■ **Directions**
Can you put every line from the records below into a Markdown table with the columns "No." and "Line," leaving out any blank lines?

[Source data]
---*---

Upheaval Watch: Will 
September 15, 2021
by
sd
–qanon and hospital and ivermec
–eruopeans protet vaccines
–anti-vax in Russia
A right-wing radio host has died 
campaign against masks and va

---*---

■ **Exercise response**
| No. | Line |
|---|---|
| 1 | Upheaval Watch: Will  |
| 2 | September 15, 2021 |
| 3 | by |
| 4 | sd |
| 5 | –qanon and hospital and ivermec |
| 6 | –eruopeans protet vaccines |
| 7 | –anti-vax in Russia |
| 8 | A right-wing radio host has died  |
| 9 | campaign against masks and va |